The commission, of which Ellison is a member, tabled the idea Tuesday and will vote on it next month. Commission members want to be assured the idea is safe and that a locked fence would surround the gallows display.

“I’ve spoken to the commissioners individually, and I’m optimistic it will pass,” Ellison said.

“My vision is to stage a shooting, where I’d gun down someone in the street, have a trial and a hanging, all within 20 or so minutes,” he said. “Anything longer than that, and the tourists would lose interest.”

Ellison, 49, said he would purchase material for his mock gallows from a movie-industry stunt supplier. A harness would be worn under his clothes that would take the impact of the fall from the gallows, he said.

“The rope is just a prop — there is no danger of breaking your neck,” he said. “If all goes well, it will look very realistic. I will be the only one being hanged, just to keep it safe.”

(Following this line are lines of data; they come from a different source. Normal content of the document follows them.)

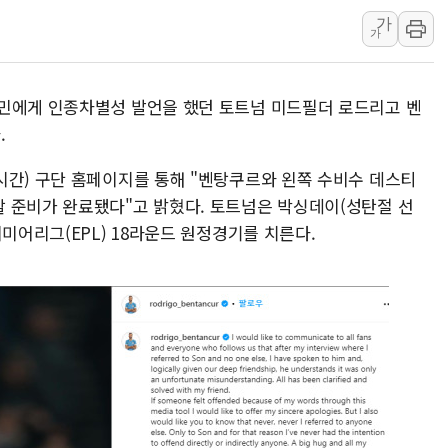
美, 이란전 출구전략 만지작
가
강릉·동해·삼척 시간당 최대 
가
폐기물 수거하다 참변…60대
서울 중랑구 주택가서 흉기 난
민에게 인종차별성 발언을 했던 토트넘 미드필더 로드리고 벤
李대통령 "결혼 때문에 손해 
.
여수 오동도 인근 해상서 모
시간) 구단 홈페이지를 통해 "벤탕쿠르와 왼쪽 수비수 데스티
추미애, '위안부' 피해자 기림
 준비가 완료됐다"고 밝혔다. 토트넘은 박싱데이(성탄절 선
인천 선재도 갯벌서 해루질 중
미어리그(EPL) 18라운드 원정경기를 치른다.
인천서 말다툼 중 어머니 흉기
'화합' 꺼낸 김민석에 '뻔뻔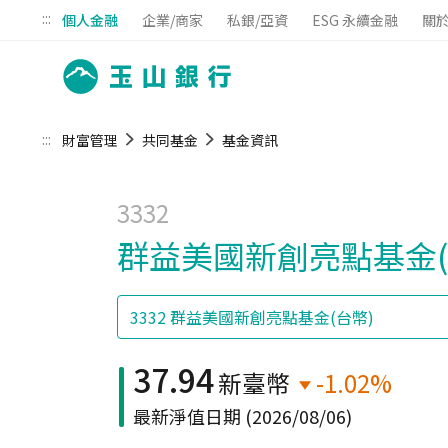
:::
個人金融
企業/商家
私銀/亞資
ESG 永續金融
關
:::
財富管理
共同基金
基金資訊
3332
群益美國新創亮點基金(
37.94
新臺幣
-1.02%
最新淨值日期
(2026/08/06)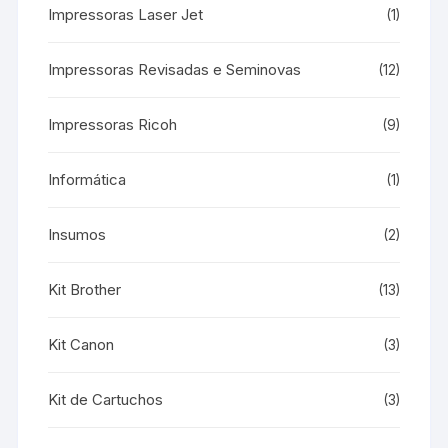
Impressoras Laser Jet
(1)
Impressoras Revisadas e Seminovas
(12)
Impressoras Ricoh
(9)
Informática
(1)
Insumos
(2)
Kit Brother
(13)
Kit Canon
(3)
Kit de Cartuchos
(3)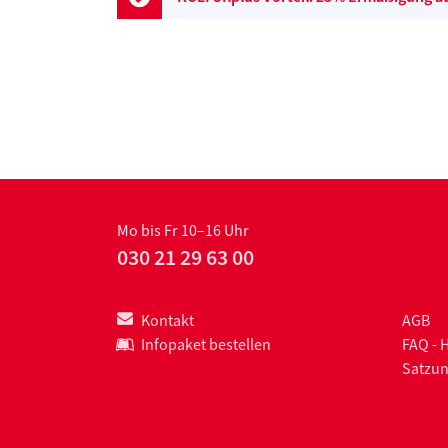
Mo bis Fr 10–16 Uhr
030 21 29 63 00
Kontakt
AGB
Infopaket bestellen
FAQ - 
Satzu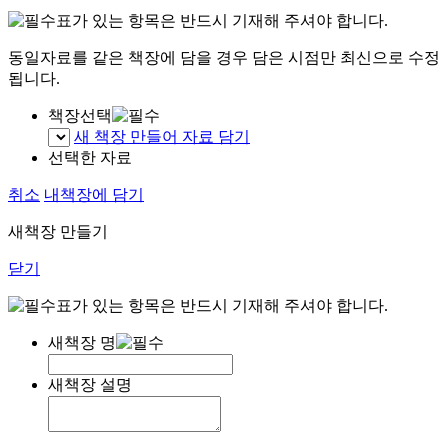
표가 있는 항목은 반드시 기재해 주셔야 합니다.
동일자료를 같은 책장에 담을 경우 담은 시점만 최신으로 수정
됩니다.
책장선택
새 책장 만들어 자료 담기
선택한 자료
취소
내책장에 담기
새책장 만들기
닫기
표가 있는 항목은 반드시 기재해 주셔야 합니다.
새책장 명
새책장 설명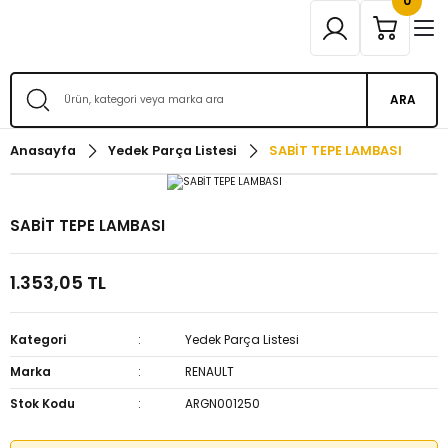
0
ARA
Anasayfa
Yedek Parça Listesi
SABİT TEPE LAMBASI
SABİT TEPE LAMBASI
1.353,05 TL
Kategori
Yedek Parça Listesi
Marka
RENAULT
Stok Kodu
ARGN001250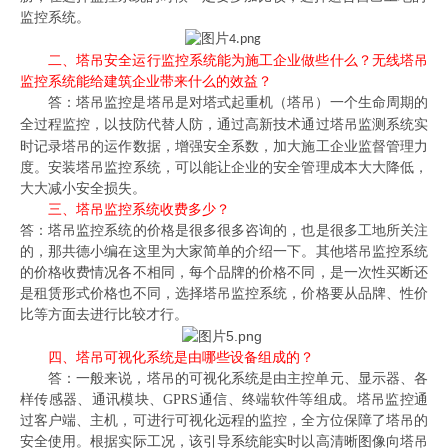
监控系统。
二、塔吊安全运行监控系统能为施工企业做些什么？无线塔吊
监控系统能给建筑企业带来什么的效益？
答：塔吊监控是
塔吊
是
对塔式起重机
（塔吊）
一个生命周期的
全过程监控
，以技防代替人防，通过高新技术通过塔吊监测系统实
时记录塔吊的运作数据，增强安全系数，加大施工企业监督管理力
度。安装塔吊监控系统，可以能让企业的安全管理成本大大降低，
大大减小安全损失。
三、
塔吊监控系统收费多少？
答：塔吊监控系统的价格是很多很多咨询的，也是很多工地所关注
的，那共德小编在这里为大家简单的介绍一下。其他塔吊监控系统
的价格收费情况各不相同，每个品牌的价格不同，是一次性买断还
是租赁形式价格也不同，选择塔吊监控系统，价格要从品牌、性价
比等方面去进行比较才行。
四、塔吊可视化系统是由哪些设备组成的？
答：一般来说，塔吊的可视化系统是由主控单元、显示器、各
样传感器、通讯模块、
GPRS
通信、终端软件等组成。塔吊监控通
过客户端、主机，可进行可视化远程的监控，全方位保障了塔吊的
安全使用。根据实际工况，该引导系统能实时以高清晰图像向塔吊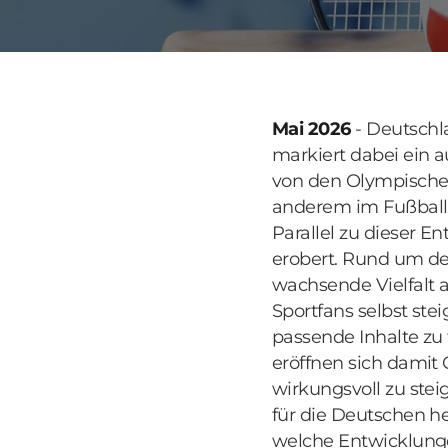
Mai 2026
- Deutschla
markiert dabei ein a
von den Olympischen
anderem im Fußball,
Parallel zu dieser 
erobert. Rund um de
wachsende Vielfalt 
Sportfans selbst st
passende Inhalte zu
eröffnen sich damit 
wirkungsvoll zu stei
für die Deutschen h
welche Entwicklunge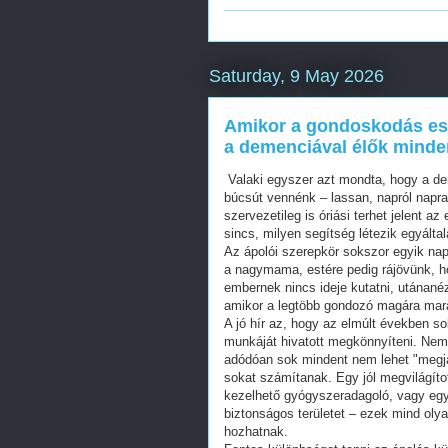
Saturday, 9 May 2026
Amikor a gondoskodás esz
a demenciával élők minde
Valaki egyszer azt mondta, hogy a de
búcsút vennénk – lassan, napról napra
szervezetileg is óriási terhet jelent
sincs, milyen segítség létezik egyálta
Az ápolói szerepkör sokszor egyik nap
a nagymama, estére pedig rájövünk, ho
embernek nincs ideje kutatni, utánanéz
amikor a legtöbb gondozó magára mara
A jó hír az, hogy az elmúlt években so
munkáját hivatott megkönnyíteni. Ne
adódóan sok mindent nem lehet "megja
sokat számítanak. Egy jól megvilágíto
kezelhető gyógyszeradagoló, vagy egy 
biztonságos területet – ezek mind oly
hozhatnak.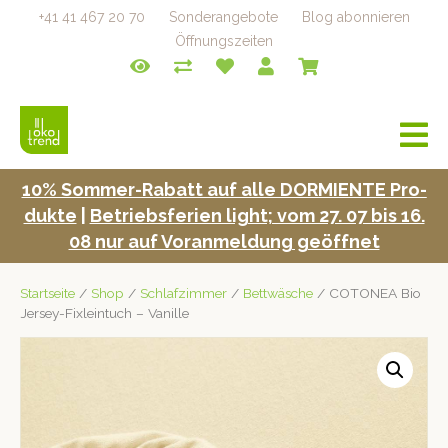
+41 41 467 20 70
Sonderangebote
Blog abonnieren
Öffnungszeiten
a
v
i
10% Som­mer-Rabatt auf alle DORMIENTE Pro­
g
duk­te
|
Betrieb­s­fe­rien light; vom 27. 07 bis 16.
a
t
08 nur auf Voran­mel­dung geöffnet
i
o
Startseite
/
Shop
/
Schlafzimmer
/
Bettwäsche
/ COTONEA Bio
n
Jersey-Fixleintuch – Vanille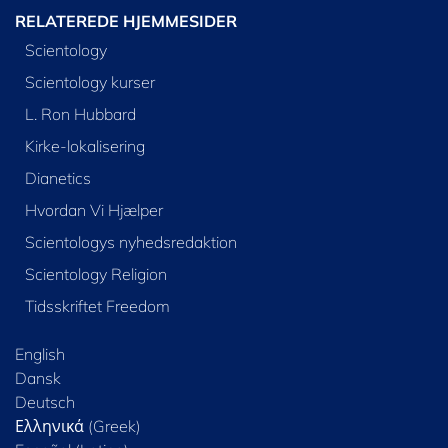
RELATEREDE HJEMMESIDER
Scientology
Scientology kurser
L. Ron Hubbard
Kirke-lokalisering
Dianetics
Hvordan Vi Hjælper
Scientologys nyhedsredaktion
Scientology Religion
Tidsskriftet Freedom
English
Dansk
Deutsch
Ελληνικά (Greek)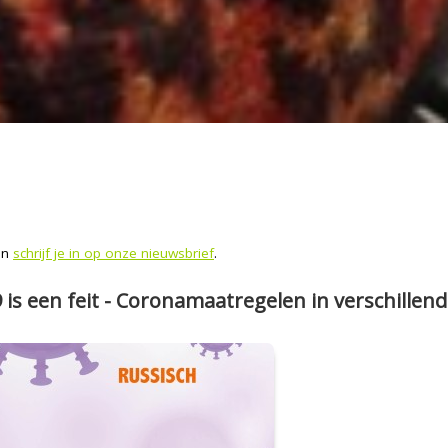
 en
schrijf je in op onze nieuwsbrief
.
is een feit - Coronamaatregelen in verschillend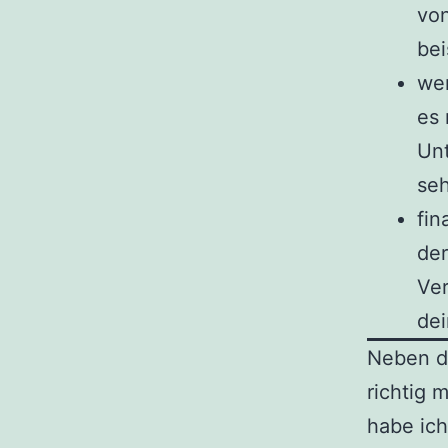
von
bei
wen
es 
Un
seh
fin
der
Ve
de
Neben d
richtig 
habe ich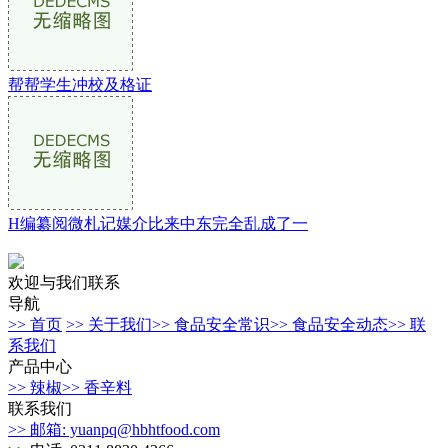
帮帮学生冲校及格证
H编纂阅微札记媒介比来中东完全乱成了一
欢迎与我们联系
导航
>> 首页
>> 关于我们
>> 食品安全常识
>> 食品安全动态
>> 联
系我们
产品中心
>> 辣椒
>> 香辛料
联系我们
>> 邮箱: yuanpq@hbhtfood.com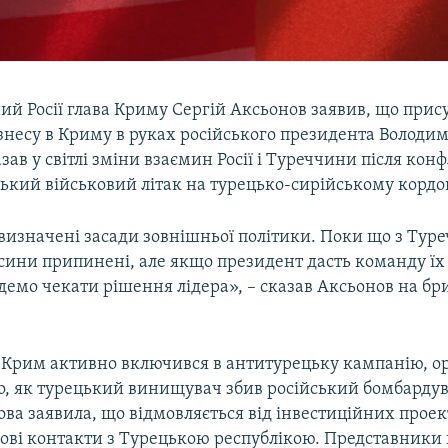
й Росії глава Криму Сергій Аксьонов заявив, що прис
знесу в Криму в руках російського президента Володи
азав у світлі зміни взаємин Росії і Туреччини після кон
ький військовий літак на турецько-сирійському кордо
визначені засади зовнішньої політики. Поки що з Тур
сини припинені, але якщо президент дасть команду їх 
удемо чекати рішення лідера», – сказав Аксьонов на бр
Крим активно включився в антитурецьку кампанію, ор
ого, як турецький винищувач збив російський бомбарду
ова заявила, що відмовляється від інвестиційних проек
лові контакти з Турецькою республікою. Представники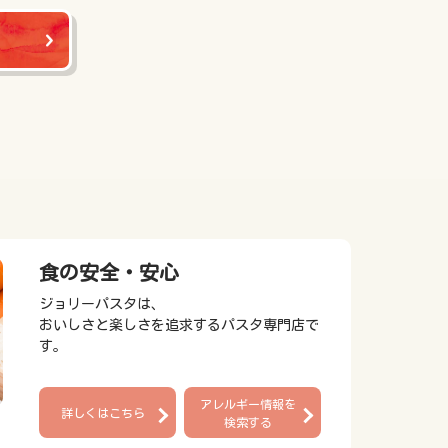
食の安全・安心
ジョリーパスタは、
おいしさと楽しさを追求するパスタ専門店で
す。
アレルギー情報を
詳しくはこちら
検索する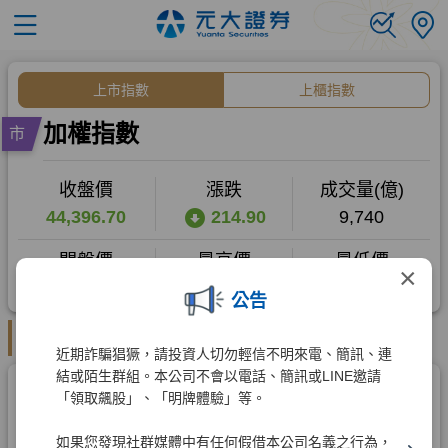
×
公告
近期詐騙猖獗，請投資人切勿輕信不明來電、簡訊、連
結或陌生群組。本公司不會以電話、簡訊或LINE邀請
「領取飆股」、「明牌體驗」等。
如果您發現社群媒體中有任何假借本公司名義之行為，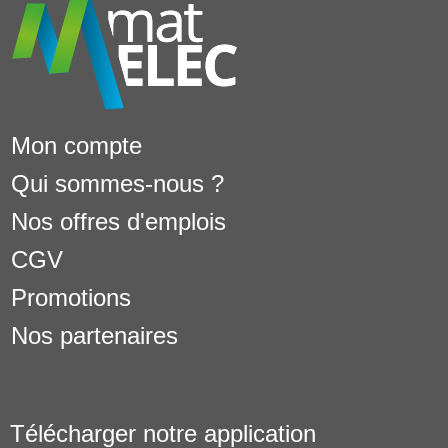
Mon compte
Qui sommes-nous ?
Nos offres d'emplois
CGV
Promotions
Nos partenaires
Télécharger notre application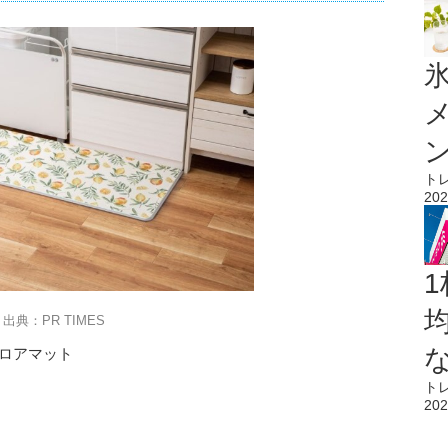
氷
ト
202
1
出典：PR TIMES
フロアマット
ト
202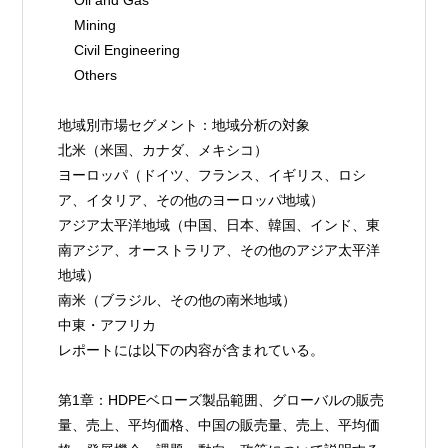
    Mining
    Civil Engineering
    Others
地域別市場セグメント：地域分析の対象
北米（米国、カナダ、メキシコ）
ヨーロッパ（ドイツ、フランス、イギリス、ロシ
ア、イタリア、その他のヨーロッパ地域）
アジア太平洋地域（中国、日本、韓国、インド、東
南アジア、オーストラリア、その他のアジア太平洋
地域）
南米（ブラジル、その他の南米地域）
中東・アフリカ
レポートには以下の内容が含まれている。
第1章：HDPEベローズ製品範囲、グローバルの販売
量、売上、平均価格、中国の販売量、売上、平均価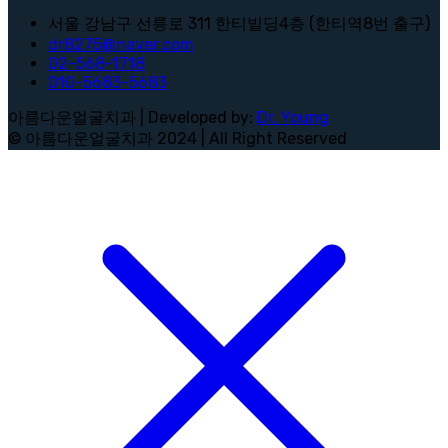
서울 강남구 선릉로 311 한티빌딩4층 (한티역8번 출구)
dr8275@naver.com
02-568-1718
010-5683-5683
아름다운얼굴치과 | Developed by:
Dr. Young
© 아름다운얼굴치과 2024 | All Right Reserved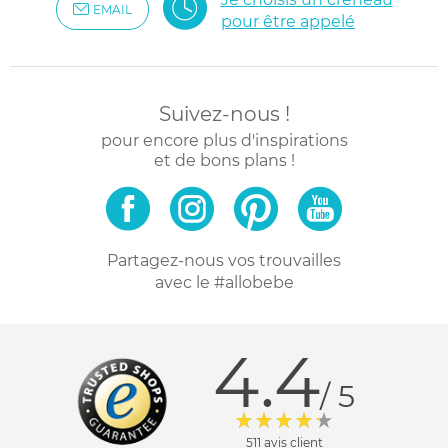
EMAIL
pour être appelé
Suivez-nous !
pour encore plus d'inspirations
et de bons plans !
Partagez-nous vos trouvailles
avec le #allobebe
4.4
/ 5
511 avis client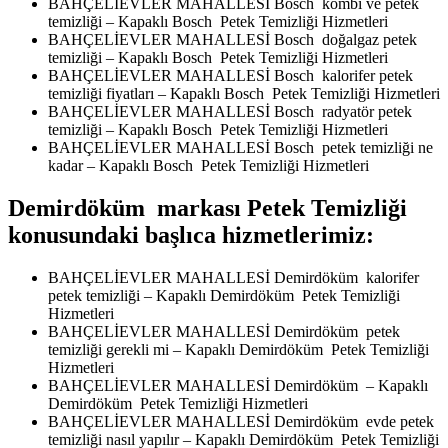
BAHÇELİEVLER MAHALLESİ Bosch kombi ve petek
temizliği – Kapaklı Bosch Petek Temizliği Hizmetleri
BAHÇELİEVLER MAHALLESİ Bosch doğalgaz petek
temizliği – Kapaklı Bosch Petek Temizliği Hizmetleri
BAHÇELİEVLER MAHALLESİ Bosch kalorifer petek
temizliği fiyatları – Kapaklı Bosch Petek Temizliği Hizmetleri
BAHÇELİEVLER MAHALLESİ Bosch radyatör petek
temizliği – Kapaklı Bosch Petek Temizliği Hizmetleri
BAHÇELİEVLER MAHALLESİ Bosch petek temizliği ne
kadar – Kapaklı Bosch Petek Temizliği Hizmetleri
Demirdöküm markası Petek Temizliği
konusundaki başlıca hizmetlerimiz:
BAHÇELİEVLER MAHALLESİ Demirdöküm kalorifer
petek temizliği – Kapaklı Demirdöküm Petek Temizliği
Hizmetleri
BAHÇELİEVLER MAHALLESİ Demirdöküm petek
temizliği gerekli mi – Kapaklı Demirdöküm Petek Temizliği
Hizmetleri
BAHÇELİEVLER MAHALLESİ Demirdöküm – Kapaklı
Demirdöküm Petek Temizliği Hizmetleri
BAHÇELİEVLER MAHALLESİ Demirdöküm evde petek
temizliği nasıl yapılır – Kapaklı Demirdöküm Petek Temizliği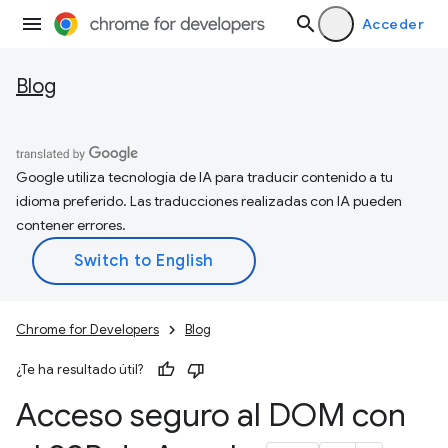
Acceder
Blog
Google utiliza tecnología de IA para traducir contenido a tu
idioma preferido. Las traducciones realizadas con IA pueden
contener errores.
Chrome for Developers
Blog
¿Te ha resultado útil?
Acceso seguro al DOM con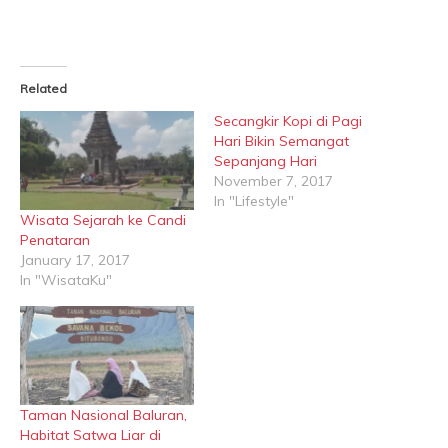
Related
Secangkir Kopi di Pagi
Hari Bikin Semangat
Sepanjang Hari
November 7, 2017
In "Lifestyle"
Wisata Sejarah ke Candi
Penataran
January 17, 2017
In "WisataKu"
Taman Nasional Baluran,
Habitat Satwa Liar di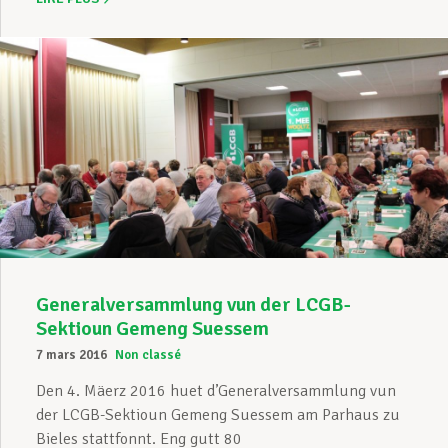
Generalversammlung vun der LCGB-
Sektioun Gemeng Suessem
7 mars 2016
Non classé
Den 4. Mäerz 2016 huet d’Generalversammlung vun
der LCGB-Sektioun Gemeng Suessem am Parhaus zu
Bieles stattfonnt. Eng gutt 80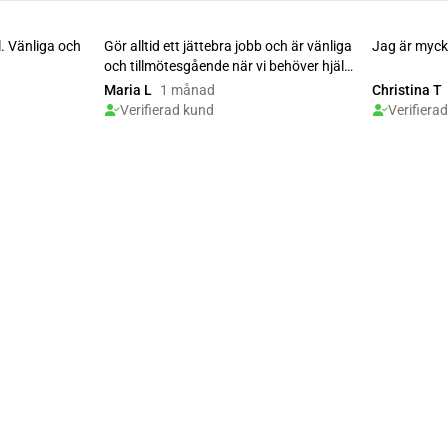
l. Vänliga och
Gör alltid ett jättebra jobb och är vänliga
Jag är mycke
och tillmötesgående när vi behöver hjälp
med n...
Maria L
1 månad
Christina T
Verifierad kund
Verifiera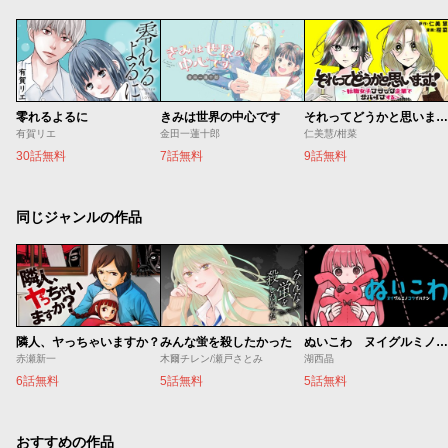
零れるよるに
きみは世界の中心です
それってどうかと思います！～転職女子、ブラック企業でサバイブする。～
有賀リエ
金田一蓮十郎
仁美慧/柑菜
30話無料
7話無料
9話無料
同じジャンルの作品
隣人、ヤっちゃいますか？
みんな蛍を殺したかった
ぬいこわ ヌイグルミノコワイハナシ
赤瀬新一
木爾チレン/瀬戸さとみ
湖西晶
6話無料
5話無料
5話無料
おすすめの作品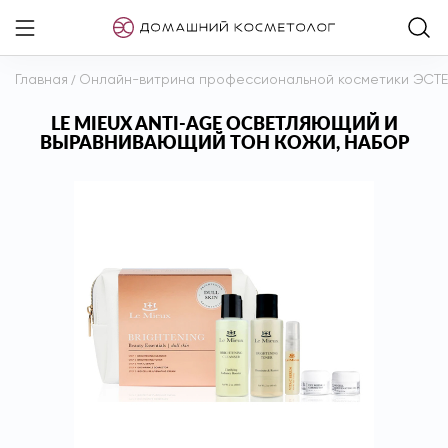
Главная
/
Онлайн-витрина профессиональной косметики ЭСТ
LE MIEUX ANTI-AGE ОСВЕТЛЯЮЩИЙ И
ВЫРАВНИВАЮЩИЙ ТОН КОЖИ, НАБОР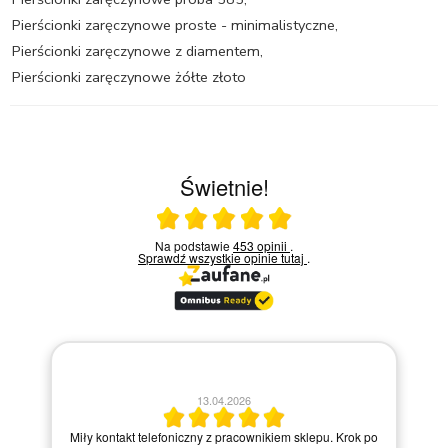
Pierścionki zaręczynowe proste - minimalistyczne
,
Pierścionki zaręczynowe z diamentem
,
Pierścionki zaręczynowe żółte złoto
Świetnie!
Ocena średnia 5 na 5
Na podstawie
453 opinii
.
Sprawdź wszystkie opinie
tutaj
.
30.03.2026
po
Bardzo dobry kontakt.!!!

Ellison’s wife, Mary, said the gallows would be at the couple’s home in town, and she’s just as worried about tourists trampling her flower beds as she is for her husband.

“I have to work this into my landscaping,” she said. “I am a little uneasy about [the mock hangings], but he will take all precautions.”

The couple owns an inn, bed and breakfast and a Western bookstore in the city of about 100 people, in the heart of North Dakota’s desertlike badlands that could serve as a backdrop for a cowboy Western movie.

Medora was founded in April 1883 by a French nobleman, the Marquis de Mores, who named the town for his bride. Lt. Col. George Custer passed through in 1876 on his fatal march west to the Little Bighorn, and Theodore Roosevelt ranched and hunted in the area before becoming president.